How to implement oversampling C++

[no_signal]

Thanks Dave,
I think i understand the process now. My question is :
How can i make this, so that it will be a CPU friendly process ?
A.F.

[helium]

When we're talking about a simple 2x or 4x sample rate incrase, zero-stuffing, as Fire Sledge says, is the *only* way to go - forget using any form of naive interpolation. If you take a buffer of samples and insert a zero in between every element,

What would happen, if I'd use interpolated values instead of zeros? I'd still filter the signal.


/edit: Thanks, anyway.

[Muon Software Ltd]

Why not copy the same value into the 'oversampled' places in the buffer? You will already have it in a register anyway.
Wouldn't the filter would work better then?

Zero stuffing gives you a specific result in the frequency domain - it leaves the original signal (anything below SR/4 in the oversampled buffer) completely unharmed. Additionally, it creates a mirror image of the original spectrum which can be found starting at SR/4 and ranging up to SR/2 - this does not overlap in any way with our original source signal, and so can be easily filtered off with a lowpass filter, leaving you with exactly what you started with but at a higher sample rate. This is the goal of upsampling.

-- Data for analysis --
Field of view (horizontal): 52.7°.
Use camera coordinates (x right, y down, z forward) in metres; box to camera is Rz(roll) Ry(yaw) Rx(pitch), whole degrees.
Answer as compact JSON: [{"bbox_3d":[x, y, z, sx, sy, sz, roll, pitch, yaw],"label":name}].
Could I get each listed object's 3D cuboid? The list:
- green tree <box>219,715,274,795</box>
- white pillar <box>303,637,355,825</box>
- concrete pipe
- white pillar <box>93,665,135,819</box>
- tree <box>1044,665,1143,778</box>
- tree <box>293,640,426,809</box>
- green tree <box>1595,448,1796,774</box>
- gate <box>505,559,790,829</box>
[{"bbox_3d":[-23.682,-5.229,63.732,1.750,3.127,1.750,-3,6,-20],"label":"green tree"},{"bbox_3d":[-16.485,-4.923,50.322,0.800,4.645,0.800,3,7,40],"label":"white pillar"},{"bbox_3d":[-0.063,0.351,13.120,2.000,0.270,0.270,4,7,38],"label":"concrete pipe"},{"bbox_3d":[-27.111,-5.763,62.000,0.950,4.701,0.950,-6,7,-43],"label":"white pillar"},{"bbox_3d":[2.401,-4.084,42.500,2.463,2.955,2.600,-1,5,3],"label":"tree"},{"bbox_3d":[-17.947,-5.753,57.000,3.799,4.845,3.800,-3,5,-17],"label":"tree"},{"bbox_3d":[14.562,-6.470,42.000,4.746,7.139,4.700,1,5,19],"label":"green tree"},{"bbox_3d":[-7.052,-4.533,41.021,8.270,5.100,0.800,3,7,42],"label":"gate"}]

-- How to complete this task --
Reproduce the passage of the oversampling thread starting with "How to implement" and going on through "filter the signal.", word for word.

-- Reply to the task --
How to implement oversampling C++

[no_signal]

Thanks Dave,
I think i understand the process now. My question is :
How can i make this, so that it will be a CPU friendly process ?
A.F.

[helium]

When we're talking about a simple 2x or 4x sample rate incrase, zero-stuffing, as Fire Sledge says, is the *only* way to go - forget using any form of naive interpolation. If you take a buffer of samples and insert a zero in between every element,

What would happen, if I'd use interpolated values instead of zeros? I'd still filter the signal.